> _ACTIVITY_: Transcribe the records below word for word, leaving every picture out.

> _STORED DATA_:
══════════════════════════════

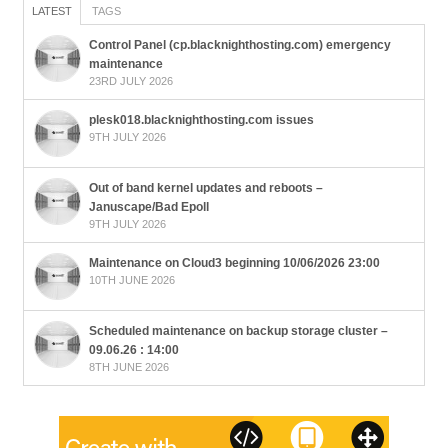
LATEST
TAGS
Control Panel (cp.blacknighthosting.com) emergency
maintenance
23RD JULY 2026
plesk018.blacknighthosting.com issues
9TH JULY 2026
Out of band kernel updates and reboots –
Januscape/Bad Epoll
9TH JULY 2026
Maintenance on Cloud3 beginning 10/06/2026 23:00
10TH JUNE 2026
Scheduled maintenance on backup storage cluster –
09.06.26 : 14:00
8TH JUNE 2026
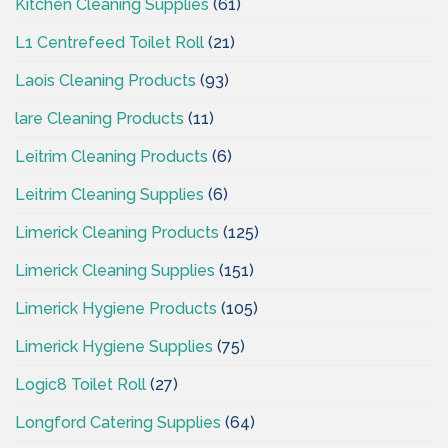
Kitchen Cleaning Supplies
(61)
L1 Centrefeed Toilet Roll
(21)
Laois Cleaning Products
(93)
lare Cleaning Products
(11)
Leitrim Cleaning Products
(6)
Leitrim Cleaning Supplies
(6)
Limerick Cleaning Products
(125)
Limerick Cleaning Supplies
(151)
Limerick Hygiene Products
(105)
Limerick Hygiene Supplies
(75)
Logic8 Toilet Roll
(27)
Longford Catering Supplies
(64)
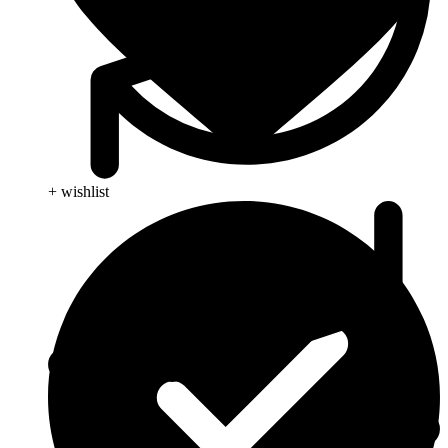
+ wishlist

══════════════════════════════

> _EXERCISE RESPONSE_:
LATEST
TAGS
Control Panel (cp.blacknighthosting.com) emergency
maintenance
23RD JULY 2026
plesk018.blacknighthosting.com issues
9TH JULY 2026
Out of band kernel updates and reboots –
Januscape/Bad Epoll
9TH JULY 2026
Maintenance on Cloud3 beginning 10/06/2026 23:00
10TH JUNE 2026
Scheduled maintenance on backup storage cluster –
09.06.26 : 14:00
8TH JUNE 2026
Kitchen Cleaning Supplies
(61)
L1 Centrefeed Toilet Roll
(21)
Laois Cleaning Products
(93)
lare Cleaning Products
(11)
Leitrim Cleaning Products
(6)
Leitrim Cleaning Supplies
(6)
Limerick Cleaning Products
(125)
Limerick Cleaning Supplies
(151)
Limerick Hygiene Products
(105)
Limerick Hygiene Supplies
(75)
Logic8 Toilet Roll
(27)
Longford Catering Supplies
(64)
+ wishlist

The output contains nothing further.